===== VORLIEGENDER TEXTAUSZUG =====
Alter und Langzeitarbeitslosigkeit.
Genau dies geschieht aber leider noch allzu oft. Tatsächlich machen die älteren Arbeitnehmer gemäss ILO (International Labor Organisation) den höchsten Anteil an registrierten Entlassenen aller Altersgruppen aus. Dies hängt jedoch nicht damit zusammen, dass ältere Personen häufiger entlassen werden, sondern damit, dass entlassene Personen im Alter von 55-64 Jahren durchschnittlich länger von Erwerbslosigkeit betroffen sind als jüngere Arbeitnehmer. Denn wenn eine Person der älteren Generation erst einmal arbeitslos ist, wird es für sie umso schwieriger, vor der Pensionierung noch eine neue Stelle zu finden. Im Jahr 2015 beispielsweise lag die Langzeitarbeitslosigkeit bei den 55-64-jährigen rund 10% höher als bei den 40-54-jährigen, und mehr als 20% über derjenigen der 25-39-jährigen.
Zu teuer für den Arbeitsgeber?
Aber woran liegt es nun, dass mehr als 40% der von Langzeitarbeitslosigkeit Betroffenen der Altersgruppe 50+ angehören?
In der Politik und der Verwaltung werden weithin die mit dem Alter zunehmenden Pensionskassenbeiträge als Hürde betrachtet. Dass die älteren Arbeitnehmenden deshalb im Gegensatz zu den Jungen einfach zu teuer sind, wurde in einer Studie als dritthäufigster Grund dafür angegeben, warum man sich für jüngere Kandidaten entschieden habe. Im Gegensatz dazu behauptet die Forschung, dass höhere Pensionskassenbeiträge keine negativen Beschäftigungsfolgen für ältere Arbeitnehmende haben.
Digitalisierung als Hürde?
Eine grosse Hürde ist sicherlich die Digitalisierung, die heutzutage immer schneller voranschreitet, und immer weitere Bereiche unseres Lebens beeinflusst. Und hier lässt es sich einfach nicht leugnen, dass sich die „digital natives“ im digitalen Raum um Einiges zielsicherer bewegen und weniger Mühe haben, sich an diverse Neuerungen anzupassen. Natürlich, hier lässt sich mit Weiterbildung viel machen – vorausgesetzt natürlich, dass die ältere Generation den Mut hat, sich auf den neuesten Stand zu bringen. Die eigene Kompetenz laufend weiter zu entwickeln, um damit die eigene Arbeitsmarktfähigkeit zu erhalten, ist jedoch nur möglich, wenn man dabei von Arbeitgeber und Staat unterstützt wird. Ein rares Beispiel bietet die ABB in Baden, welche Mitarbeitenden in fortgeschrittenem Alter als wertvolle Ressource mit grossem Erfahrungsschatz ansieht. Sie bietet diesen deshalb in zwei Programmen Unterstützung in Form von Standortbestimmungen, Weiterbildung und Hilfe bei Weichenstellungen an.
===== DATENSÄTZE =====
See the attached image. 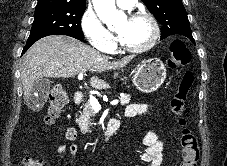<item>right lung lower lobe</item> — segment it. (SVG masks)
Wrapping results in <instances>:
<instances>
[{
	"label": "right lung lower lobe",
	"mask_w": 227,
	"mask_h": 166,
	"mask_svg": "<svg viewBox=\"0 0 227 166\" xmlns=\"http://www.w3.org/2000/svg\"><path fill=\"white\" fill-rule=\"evenodd\" d=\"M35 42H36V41L27 42L26 46L23 48L22 54H24V53L28 50V48H29L32 44H34Z\"/></svg>",
	"instance_id": "98d812e1"
}]
</instances>
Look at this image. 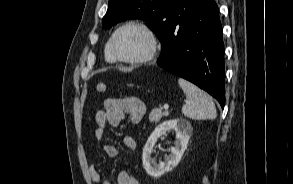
=====
▶ **ARBEITSAUFTRÄGE**:
**a)** Schreiben Sie aus dem Text über Alter und Langzeitarbeitslosigkeit den Abschnitt ab, der mit den Worten „Alter und Langzeitarbeitslosigkeit.“ beginnt und mit „derjenigen der 25-39-jährigen.“ endet.
**b)** Welche Formen der Unterstützung bietet die ABB in Baden laut dem Text über Alter und Langzeitarbeitslosigkeit an? Zählen Sie alle auf.
**c)** Setzen Sie den Text über Alter und Langzeitarbeitslosigkeit im Anschluss an seinen letzten Satz fort.
Die Datensätze stammen aus einer anderen Quelle als der Text.

▶ **ERWARTETE ERGEBNISSE**:
**a)**
Alter und Langzeitarbeitslosigkeit.
Genau dies geschieht aber leider noch allzu oft. Tatsächlich machen die älteren Arbeitnehmer gemäss ILO (International Labor Organisation) den höchsten Anteil an registrierten Entlassenen aller Altersgruppen aus. Dies hängt jedoch nicht damit zusammen, dass ältere Personen häufiger entlassen werden, sondern damit, dass entlassene Personen im Alter von 55-64 Jahren durchschnittlich länger von Erwerbslosigkeit betroffen sind als jüngere Arbeitnehmer. Denn wenn eine Person der älteren Generation erst einmal arbeitslos ist, wird es für sie umso schwieriger, vor der Pensionierung noch eine neue Stelle zu finden. Im Jahr 2015 beispielsweise lag die Langzeitarbeitslosigkeit bei den 55-64-jährigen rund 10% höher als bei den 40-54-jährigen, und mehr als 20% über derjenigen der 25-39-jährigen.

**b)** Standortbestimmungen, Weiterbildung, Hilfe bei Weichenstellungen

**c)**
Es ist ein Umdenken notwendig.
Ansonsten bleibt jedoch solche Unterstützung leider oft aus, was nicht zuletzt mit vorherrschenden Vorurteilen und festgesetzten Denkweisen in unserer Gesellschaft zu tun hat:
Sind ältere Arbeitsgeber wirklich weniger leistungsfähig? Nicht wirklich. Ihre Fähigkeiten liegen einfach in einem ganz anderen Bereich. Besonders dort wo Erfahrungswissen oder Beziehungen gefragt sind, haben ältere Personen oft Vorteile. Hier geht es darum, jeden und jede gezielt dort einzusetzen, wo man am besten von seinem/ihrem persönlichen Wissen profitieren kann – New Work lässt grüssen. Alter ist ein Thema, welches oft tabuisiert wird, weshalb es viel Sensibilisierungsarbeit auf diesem Gebiet braucht – und das nicht nur bei den Führungskräften, sondern auch bei den HR-Verantwortlichen, wie Allesandra Zito in Ihrem Beitrag in HR Today schreibt. Denn diese sind aufgrund ihrer Aufgabe im Unternehmen besonders gut dafür geeignet, sowohl das „Mindset der Entscheidungsträger“ für die Thematik zu öffnen, als auch gemeinsam mit den Betroffenen die beste Lösung für deren verbliebene Arbeitsjahre zu finden.
Zum Glück gibt es da gute Kampagnen wie „Potential 50plus“, oder die Nachfolgekampagne „Tandem 50 plus“, ein Mentoring-Programm für arbeitslose Menschen ab 50 Jahren, welches bereits in verschiedenen Kantonen existiert.